Eating Meat and Its Environmental Impact

            I am a Twitter fanatic, and by now I’m sure my fellow tweeters have also noticed the increasing amount of pro-vegan and pro-vegetarian tweets circling the web. I have been very intrigued by how and why these people are advocating non-meat diets so hard recently. After doing research, I’ve changed from my prior, naive opinion that people stop eating meat to protect animals; I’ve now realized there are many deeper reasons behind these decisions.

I’m sure everyone has heard of the insane environmental impacts global warming is having on our Earth—wildfires, hurricanes, the list goes on. This isn’t a new topic in the news; however, it is starting to become more prominent on social media and television.
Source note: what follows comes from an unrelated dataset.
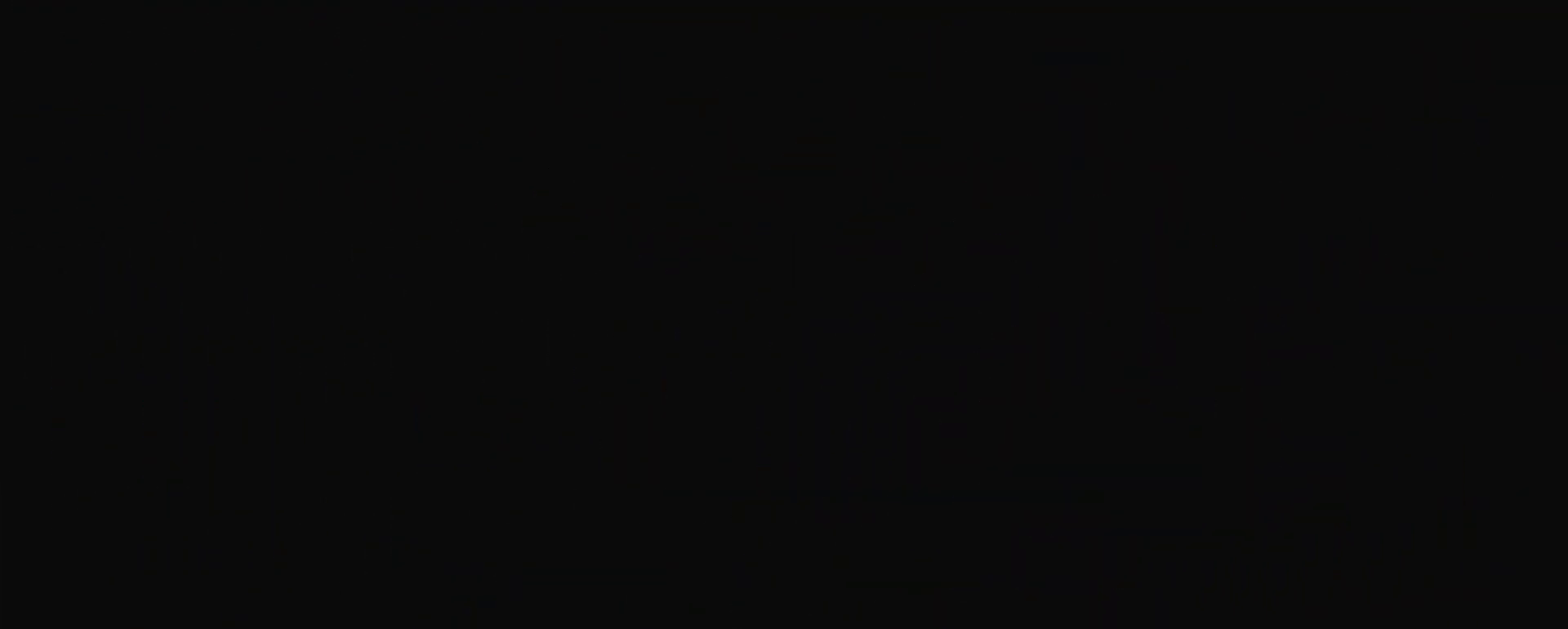
{"keys": [], "events": []}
Even on DePauw’s own campus, posters are scattered throughout the buildings. There are people who want to contribute to the movement to stop global warming but don’t know where to start. Most people don’t realize it’s not the amount of gas that we use every day or the amount of people who don’t recycle that are the leading cause of global warming; the truth lies within the meat production industry.

            Production of meat is the leading cause of global warming around the world. This may seem paradoxical at first, but when examined closer, the effects of all areas of meat production are astounding. Starting from the bottom up, the amount of freshwater used to keep factory farms functioning is mind-boggling. It takes about 2,400 gallons of water to produce one pound of beef. All this water comes from the water the animals drink, the water used to clean the farms, and the water used to grow crops for the animals to eat (PETA).
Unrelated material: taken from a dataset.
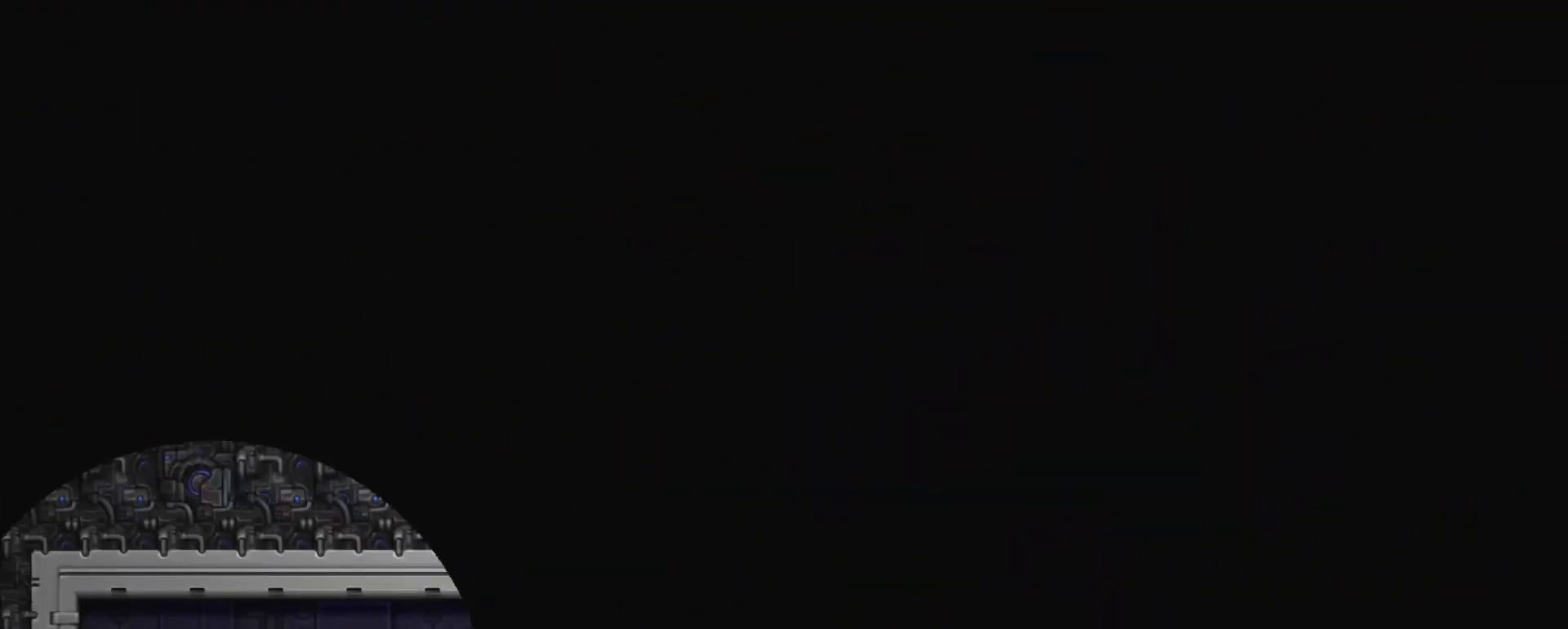
{"keys": [], "events": []}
            Pollution contributes to global warming as well. The animals held in these farms produce about 500 million tons of waste each year that is either refiltered into fields or held in “waste lagoons.” Often times this waste runs off into nearby bodies of water, killing fish and other wildlife (PETA).
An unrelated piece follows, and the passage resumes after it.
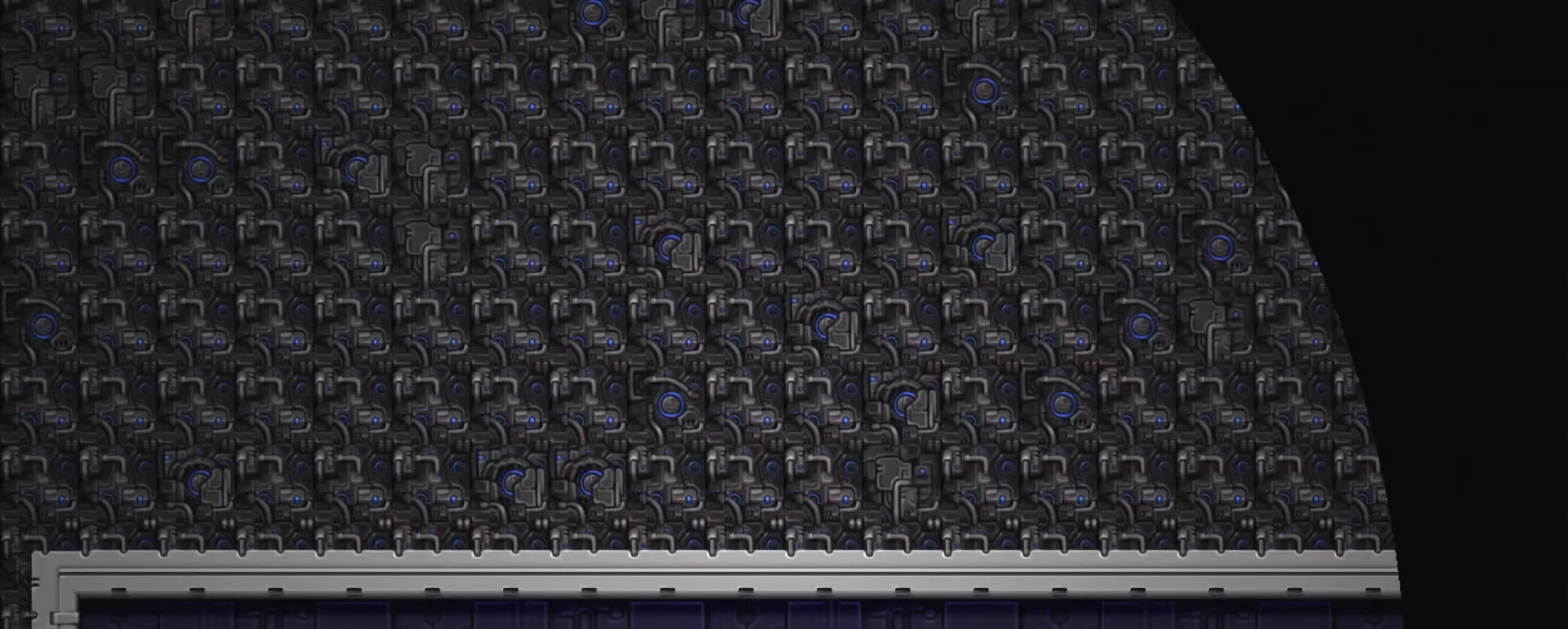
{"keys": [], "events": []}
            To continue, a huge contribution to environmental damage comes from the amount of land used to produce meat. Not only do the factory farms take up space, but the fields used to grow crops to feed animals take up about 56 million acres of land in the United States alone (PETA). Since 1970, more than 90% of the land cleared in the Amazon Rainforest has been utilized for grazing livestock (PETA). So one might think they are helping the environment by eating all-natural grazing animals; however, the impact on the environment is not much better in the long term. 

            Recently I’ve been trying to eat vegetarian, and I’m going to be honest and say that I love it. For me, omitting meat in my life hasn’t affected me at all. Instead of eating chicken, I eat tofu or tempeh. Especially since I’ve been at DePauw, choosing non-meat options has been significantly easier since all of it is already prepared for you. A misconception might be that people who don’t eat meat are less healthy than those who do; however, I’ve actually felt better about myself and what I’m putting into my body since I stopped eating meat. Being a student athlete, I need a certain diet to be able to perform well—even on a no-meat diet I perform the same, maybe even better.

            So yeah, it’s awesome to want to help animals, but it’s even cooler to also help the environment. My point is not to convince everyone to become vegetarian or vegan. My point IS to try and make people more aware of the environmental impact they have when they eat meat products, especially beef. Not eating meat for even one day a week can dramatically change the impact we have on the environment.